19 CU says that other family members have, or should have, personal possessions belonging to Mrs A such as furniture, clothing, manchester and photographs. He says that these items have some monetary as well as sentimental value. Because CU is not talking to his sisters or niece and nephew he does not know what has happened to these possessions and he is concerned that they may have been sold. The sisters have told the OPC that Mrs A only had some old furniture, which has been given or thrown away with their consent. One of the sisters still has a photograph of Mrs A with her late husband. She is willing to give CU a copy of that photograph.
20 CU feels strongly about the fact that his mother’s possessions may have been disposed of without him being consulted, but he has not suggested that these second hand items are worth a great deal of money. While they may have sentimental value for CU, it is not in Mrs A’s financial best interest to pursue this matter. Rather, it would make sense for the family members to resolve this matter (and other matters such as the burial plot) informally, perhaps with the assistance of a community mediator. I am not suggesting that the OPC needs to be involved in that process but they may be able to direct CU and other family members to organisations, which could be of assistance.
Orders
1. The decision of the Protective Commissioner to refuse to give CU an ex gratia payment of $15,000.00 plus interest is affirmed.
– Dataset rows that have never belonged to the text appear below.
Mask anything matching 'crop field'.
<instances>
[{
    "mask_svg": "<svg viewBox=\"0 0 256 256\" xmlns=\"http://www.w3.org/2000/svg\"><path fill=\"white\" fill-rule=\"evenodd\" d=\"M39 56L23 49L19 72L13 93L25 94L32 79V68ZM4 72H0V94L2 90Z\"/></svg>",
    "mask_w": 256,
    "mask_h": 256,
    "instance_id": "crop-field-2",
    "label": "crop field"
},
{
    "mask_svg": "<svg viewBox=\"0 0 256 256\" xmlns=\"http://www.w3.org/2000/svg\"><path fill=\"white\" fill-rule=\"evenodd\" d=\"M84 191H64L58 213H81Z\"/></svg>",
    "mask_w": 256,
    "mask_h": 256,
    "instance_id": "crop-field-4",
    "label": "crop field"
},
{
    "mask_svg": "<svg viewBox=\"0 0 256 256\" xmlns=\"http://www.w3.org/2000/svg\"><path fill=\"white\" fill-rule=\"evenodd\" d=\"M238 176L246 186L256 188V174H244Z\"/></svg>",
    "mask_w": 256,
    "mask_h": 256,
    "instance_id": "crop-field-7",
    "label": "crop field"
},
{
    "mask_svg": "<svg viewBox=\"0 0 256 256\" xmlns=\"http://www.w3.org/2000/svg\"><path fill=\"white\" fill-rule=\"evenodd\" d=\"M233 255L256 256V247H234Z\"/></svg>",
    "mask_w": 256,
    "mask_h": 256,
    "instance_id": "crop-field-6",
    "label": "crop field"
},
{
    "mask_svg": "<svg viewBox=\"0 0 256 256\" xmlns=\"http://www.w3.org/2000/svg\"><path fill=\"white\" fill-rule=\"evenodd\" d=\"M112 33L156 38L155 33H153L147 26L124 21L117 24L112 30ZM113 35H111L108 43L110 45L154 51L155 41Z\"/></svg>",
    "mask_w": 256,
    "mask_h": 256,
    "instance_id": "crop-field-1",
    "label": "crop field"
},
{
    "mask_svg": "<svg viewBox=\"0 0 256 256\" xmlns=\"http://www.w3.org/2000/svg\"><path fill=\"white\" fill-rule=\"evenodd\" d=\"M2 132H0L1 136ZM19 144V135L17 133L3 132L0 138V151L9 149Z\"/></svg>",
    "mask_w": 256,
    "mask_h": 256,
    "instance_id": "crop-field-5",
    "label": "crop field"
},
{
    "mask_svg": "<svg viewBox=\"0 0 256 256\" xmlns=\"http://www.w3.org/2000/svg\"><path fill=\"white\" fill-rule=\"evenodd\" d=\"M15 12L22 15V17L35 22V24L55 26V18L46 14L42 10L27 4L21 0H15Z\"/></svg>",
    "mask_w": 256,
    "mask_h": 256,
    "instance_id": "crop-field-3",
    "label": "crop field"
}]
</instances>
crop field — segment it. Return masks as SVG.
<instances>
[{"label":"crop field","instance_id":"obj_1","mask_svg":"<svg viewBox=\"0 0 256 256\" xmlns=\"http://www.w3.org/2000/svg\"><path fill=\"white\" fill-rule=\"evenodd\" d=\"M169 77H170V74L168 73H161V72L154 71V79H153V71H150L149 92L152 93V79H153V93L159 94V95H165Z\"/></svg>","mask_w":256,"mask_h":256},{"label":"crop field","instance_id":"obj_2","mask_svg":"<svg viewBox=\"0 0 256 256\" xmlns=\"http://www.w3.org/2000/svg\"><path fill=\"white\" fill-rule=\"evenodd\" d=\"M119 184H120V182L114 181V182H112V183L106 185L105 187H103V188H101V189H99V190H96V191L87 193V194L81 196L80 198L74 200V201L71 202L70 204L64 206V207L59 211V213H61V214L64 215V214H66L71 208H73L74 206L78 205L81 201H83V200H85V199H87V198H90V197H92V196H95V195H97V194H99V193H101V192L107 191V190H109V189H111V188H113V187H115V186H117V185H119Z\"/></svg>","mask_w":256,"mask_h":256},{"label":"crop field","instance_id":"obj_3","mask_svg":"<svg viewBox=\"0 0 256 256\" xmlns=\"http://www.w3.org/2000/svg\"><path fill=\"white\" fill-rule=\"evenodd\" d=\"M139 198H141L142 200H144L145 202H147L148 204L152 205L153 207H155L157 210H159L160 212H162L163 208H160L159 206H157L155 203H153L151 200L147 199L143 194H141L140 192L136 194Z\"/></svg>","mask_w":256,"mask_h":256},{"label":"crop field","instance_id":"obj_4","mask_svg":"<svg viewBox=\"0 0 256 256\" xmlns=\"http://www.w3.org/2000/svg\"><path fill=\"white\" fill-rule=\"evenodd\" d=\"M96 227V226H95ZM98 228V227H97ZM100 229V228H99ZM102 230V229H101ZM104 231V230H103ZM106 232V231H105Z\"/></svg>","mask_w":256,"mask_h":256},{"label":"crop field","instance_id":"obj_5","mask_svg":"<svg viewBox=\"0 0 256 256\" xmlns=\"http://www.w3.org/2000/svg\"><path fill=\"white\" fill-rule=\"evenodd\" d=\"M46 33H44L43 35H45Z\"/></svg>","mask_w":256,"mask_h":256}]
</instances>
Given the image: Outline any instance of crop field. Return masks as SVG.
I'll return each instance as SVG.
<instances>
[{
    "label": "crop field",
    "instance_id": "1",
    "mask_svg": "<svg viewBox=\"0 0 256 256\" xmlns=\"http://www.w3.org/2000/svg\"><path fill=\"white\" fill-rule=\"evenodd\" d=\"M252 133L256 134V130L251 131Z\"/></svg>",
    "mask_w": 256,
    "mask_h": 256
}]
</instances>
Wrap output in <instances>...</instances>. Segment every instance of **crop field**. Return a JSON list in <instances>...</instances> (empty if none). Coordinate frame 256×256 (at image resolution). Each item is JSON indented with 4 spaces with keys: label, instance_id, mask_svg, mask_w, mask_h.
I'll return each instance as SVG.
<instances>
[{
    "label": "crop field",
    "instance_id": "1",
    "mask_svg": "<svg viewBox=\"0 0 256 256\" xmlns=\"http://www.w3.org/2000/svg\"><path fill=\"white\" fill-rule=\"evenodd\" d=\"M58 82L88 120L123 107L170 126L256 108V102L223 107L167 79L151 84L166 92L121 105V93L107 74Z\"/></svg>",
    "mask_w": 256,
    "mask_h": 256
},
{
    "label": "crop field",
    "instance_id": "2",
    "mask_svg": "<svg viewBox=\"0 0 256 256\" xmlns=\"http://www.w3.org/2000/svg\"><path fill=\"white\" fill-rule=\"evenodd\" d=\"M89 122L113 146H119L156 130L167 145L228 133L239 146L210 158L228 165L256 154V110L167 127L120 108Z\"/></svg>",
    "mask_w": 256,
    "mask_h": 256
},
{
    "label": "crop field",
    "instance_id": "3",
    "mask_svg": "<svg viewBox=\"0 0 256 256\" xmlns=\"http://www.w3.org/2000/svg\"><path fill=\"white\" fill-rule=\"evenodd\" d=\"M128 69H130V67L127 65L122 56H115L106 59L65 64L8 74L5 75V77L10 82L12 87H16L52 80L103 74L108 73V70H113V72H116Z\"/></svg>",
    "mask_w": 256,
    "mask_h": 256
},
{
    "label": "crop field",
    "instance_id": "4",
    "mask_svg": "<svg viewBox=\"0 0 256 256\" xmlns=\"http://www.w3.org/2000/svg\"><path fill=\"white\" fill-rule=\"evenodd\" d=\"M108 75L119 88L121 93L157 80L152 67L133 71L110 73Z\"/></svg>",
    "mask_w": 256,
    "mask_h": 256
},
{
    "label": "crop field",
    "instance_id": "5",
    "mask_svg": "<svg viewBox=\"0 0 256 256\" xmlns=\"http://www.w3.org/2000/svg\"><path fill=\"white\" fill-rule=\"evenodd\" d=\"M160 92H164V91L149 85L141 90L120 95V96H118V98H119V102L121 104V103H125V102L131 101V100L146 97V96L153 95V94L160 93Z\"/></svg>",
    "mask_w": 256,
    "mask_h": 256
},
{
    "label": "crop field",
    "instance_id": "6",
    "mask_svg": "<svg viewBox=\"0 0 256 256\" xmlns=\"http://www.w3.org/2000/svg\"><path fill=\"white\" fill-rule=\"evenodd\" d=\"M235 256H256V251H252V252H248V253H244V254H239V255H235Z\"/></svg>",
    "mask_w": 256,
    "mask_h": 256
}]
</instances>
2. The decision of the Protective Commissioner to refuse to give Mrs A an ex gratia payment of $150,000.00 to compensate her for funds which were allegedly misappropriated by Mr B, is affirmed.
3. The decision of the Protective Commissioner to take no further action in relation to the burial plot in which Mr B is buried is affirmed.
4. The decision of the Protective Commissioner to take no further action in relation to recovering documents relating to or belonging to Mrs A is set aside. In substitution for that decision a decision is made that the Protective Commissioner take all necessary steps to obtain documents relating to Mrs A to which it is entitled.